Like most academics I get the occasional paper rejected from academic journals. In theory, the peer review process ensures that the research in published papers is scientifically sound and that the writing accurately describes the research. But, when I get rejected on papers in polling, I almost always get told to read one particular paper: Comparing the Accuracy of RDD Telephone Surveys and Internet Surveys Conducted with Probability and Non-Probability Samples. The weird thing is that I do not think my work on non-probability samples disagrees with the research in this paper at all, actually I am a huge fan of the research in this paper. I just think the authors and their supporters completely misunderstand the implications of their own research.

The punchline of the paper is the last line of the abstract: “These results are consistent with the conclusion that non-probability samples yield data that are neither as accurate as nor more accurate than data obtained from probability samples.” The authors do a commendable job in the paper separating out the mode: face-to-face, mail, telephone, or online from the sampling method: probability-based and non-probability-based. The meat of the result is on the method, not the mode, so I will focus there.

The research focuses two probability-based and seven non-probability-based samples asking questions about primary demographics (sex, age, etc.,), secondary demographics (marital status, household size, etc.,) and non-demographics (cigarette and alcohol consumption, etc.,). The responses to the nine studies are compared to the benchmarks of the Census (for the demographic questions) and government surveys (for the non-demographics).
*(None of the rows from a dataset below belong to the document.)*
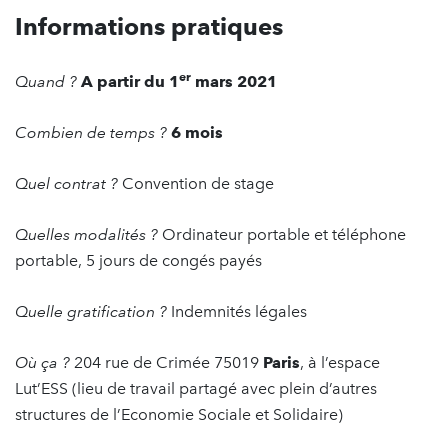
Informations pratiques
er
Quand ?
A partir du 1
mars 2021
Combien de temps ?
6 mois
Quel contrat ?
Convention de stage
Quelles modalités ?
Ordinateur portable et téléphone
portable, 5 jours de congés payés
Quelle gratification ?
Indemnités légales
Où ça ?
204 rue de Crimée 75019
Paris
, à l’espace
Lut’ESS (lieu de travail partagé avec plein d’autres
structures de l’Economie Sociale et Solidaire)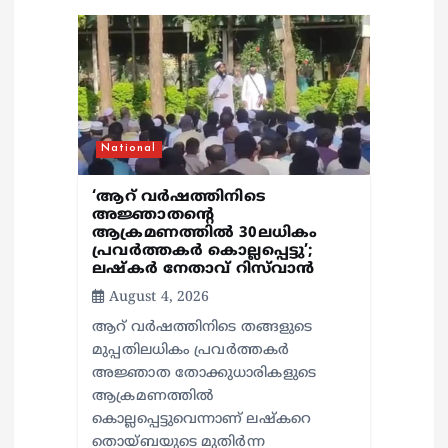
o
n
National
‘ആറ് വർഷത്തിനിടെ
അജ്ഞാതന്റെ
ആക്രമണത്തിൽ 30ലധികം
പ്രവർത്തകർ കൊല്ലപ്പെ‍ട്ടു’;
ലഷ്കർ നേതാവ് റിസ്‌വാൻ
August 4, 2026
ആറ് വർഷത്തിനിടെ തങ്ങളുടെ
മുപ്പതിലധികം പ്രവർത്തകർ
അജ്ഞാത തോക്കുധാരികളുടെ
ആക്രമണത്തിൽ
കൊല്ലപ്പെട്ടുവെന്നാണ് ലഷ്കറെ
തൊയ്ബയുടെ മുതിർന്ന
The key results are in top of Table 2, everything else basically just averages or breaks-down this portion of this table:

Figure2

1) All Non-Post-Stratified Results Are Not Meaningful: The authors keep going back and forth between post-stratified and non-post-stratified results. No polling company ever publishes raw results (i.e., non-post-stratified results). It is useful and interesting to see how hard the weights are working, but it is not a finding, it is a raw data point on the way to findings.

2) Post-Stratification Method Favors Probability-based Sample: The authors use a post-stratification method that is created and optimized for probability-based samples. The further the samples are from representative, the larger the weights on each individual response to make the overall marginal weighted demographics match the general population. Our research is emphatic that more advanced modeling and post-stratification is especially helpful the worse the non-probability sample.

3) Error in Benchmarks Favors Probability-based Sample: The authors are weighing the results to the primary demographics, thus, the main results are on secondary demographics and non-demographics. The secondary demographics are matched to the Census and the non-demographics are matched to government surveys. The modes for these two data are probably dominated by face-to-face. Thus, the mode-based bias, differences that occur simply because of the mode people answer, are going to be closer to the telephone than internet (which is the mode for all non-probability-based samples). We will never know the ground-truth of the percentage of the American population with various household size and cigarette smoking habits, but the telephone and face-to-face surveys are likely to have similar errors to each other, possibly quite different than internet surveys.

4) Study Does Not Apply to Market Research Questions: The authors asked questions that all have objective answers known by the respondent. Most market research asks subjective or conditional questions that are not known by the respondent. The error and variability in those questions is very different.

5) Probability-based polling is a set method; Non-probability is not: The authors note that they pick popular non-probability pollsters. This is not a systematic review of the best non-probability methods, but a group of pollster chosen by authors out to prove non-probability polling does not work. Probability-based polling is a set methodology with less pollster-level variability.

6) How often do you care if something is 3 or 5 percentage points off? How much are you willing to pay for that in both time and money? If we assume that the authors did not stack the research against non-probability-based methods, what should we make of their results? The probability-bases samples have errors of 2.9 and 3.4, the non-probability: 4.5, 4.5, 5.1, 5.2, 5.2, 5.5, and 6.6. For many questions that is perfectly adequate, especially if the cost is 5x of 10x less and the time is a half or quarter or less of the time to run a comparable probability-based sample.

Even with a set of authors stacking the deck against non-probability-based samples as much as possible, non-probability-based samples do pretty well when you consider cost in time and money, along with accuracy. This paper, with much of its data over 10 years old now, is a great forerunner of my work in non-probability-based sampling. So, while many people cite my paper as a key example of non-probability-based polling, I tell everyone I how inspired I was by this paper. Even if their fans use it as a blunt weapon to say, probability-based polling rules!